Just to clarify about my sytem there is no digging involved it's completely wireless. I looked into the actual underground wire systems but we have to many rabbits underground and ground hogs. The wire system would last about 2 hours here. I love my system and can't imagine not having it. 

I don't even need to put the collar on him at this point, I do but the batteries ran out and neither Rambo or I noticed for about 2 weeks. LOL


----------



## blackrose (Oct 7, 2006)

Gotmilk? said:


> blackrose, was it a royal pain to install? Or was it pretty straight-forward? My husband is handy and pretty good with all kinds of stuff, so I'm hoping that won't be too much of a problem if we decide to get one.
> 
> I'm sorry for you & for Chloe that she has to be contained, but I was comforted to know that we're not the only ones with a dog that likes to run off at every distraction! (misery loves company??)


 My dad rented a machine that actually would install the fence for you. It cut down at just the right depth and width, laid down the cable, and then buired it. It even cut through the gravel of our driveway. The machine was smaller than a garden tiller. He was able to fence in our three acres in less than a day.


----------



## rayter (Oct 24, 2007)

I suggest you take a look at this dog fence. It can replace your traditional and not truly practical chain link fence.
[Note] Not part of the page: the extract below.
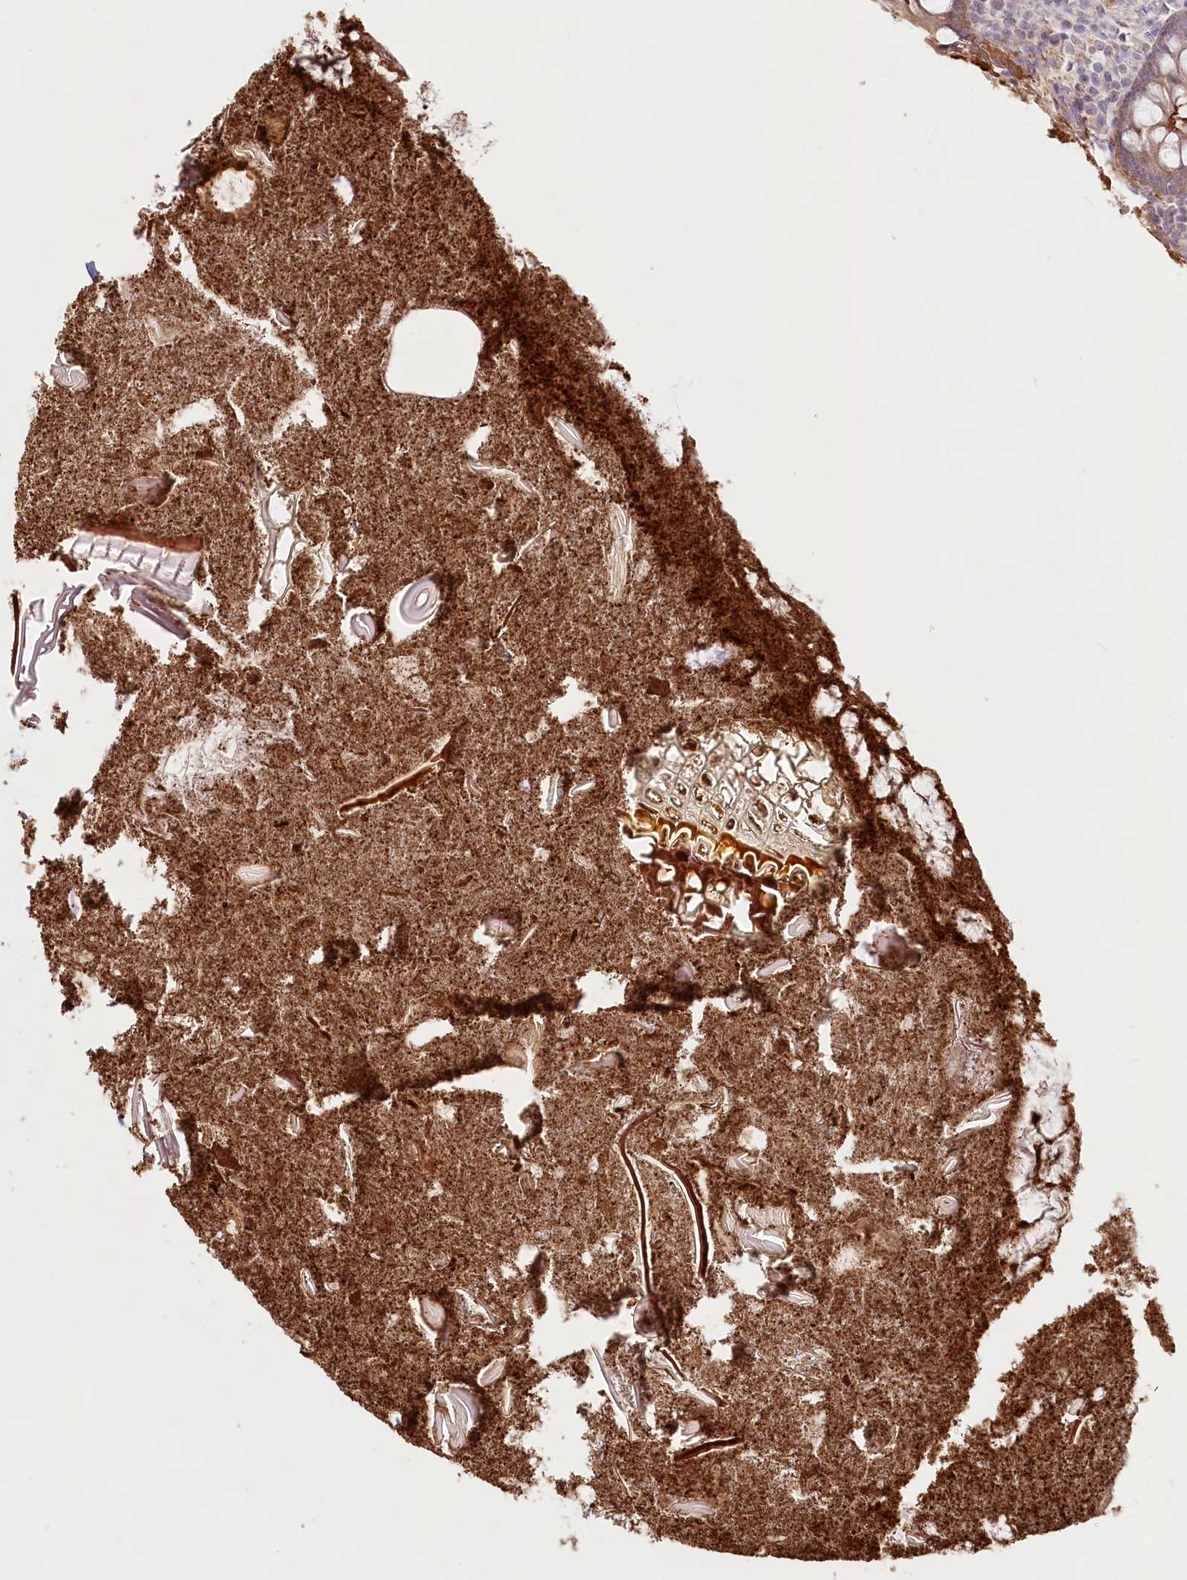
{"staining": {"intensity": "strong", "quantity": ">75%", "location": "cytoplasmic/membranous"}, "tissue": "appendix", "cell_type": "Glandular cells", "image_type": "normal", "snomed": [{"axis": "morphology", "description": "Normal tissue, NOS"}, {"axis": "topography", "description": "Appendix"}], "caption": "IHC photomicrograph of unremarkable appendix stained for a protein (brown), which displays high levels of strong cytoplasmic/membranous expression in approximately >75% of glandular cells.", "gene": "ABHD8", "patient": {"sex": "female", "age": 17}}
It’s a combination of training and advanced technology that makes dog training simply amazing.


----------



## Shalva (Mar 23, 2007)

There are multiple problems with invisible fences..... 
first if there is to much snow, your fence doesn't work as your dog is to high from the wire..... 

if you lose power you don't have a fence 

it doesnt keep other animals out 

and you can't train a 3 mos. old to respect a fence.... many dogs don't mature enough to understand the concept until 6 or 7 mos. despite what the fence manufacturers say..... 

now my dogs are getting an invisible fence to use in conjunction with their physical fence as I have two that are challenging the fence.... but to be honest I dont consider just an invisible fence to be a fence in my contract and everyone MUST have a fence before they get their puppy..... 

however, if you insist on a fence I wouldn't bother with it until your dog is a bit older..... at least 6 mos. and make sure you tak the time to train properly. 

s


----------



## LittleFr0g (Jun 11, 2007)

Just an FYI, this thread is 4 years old, and the OP long gone.


----------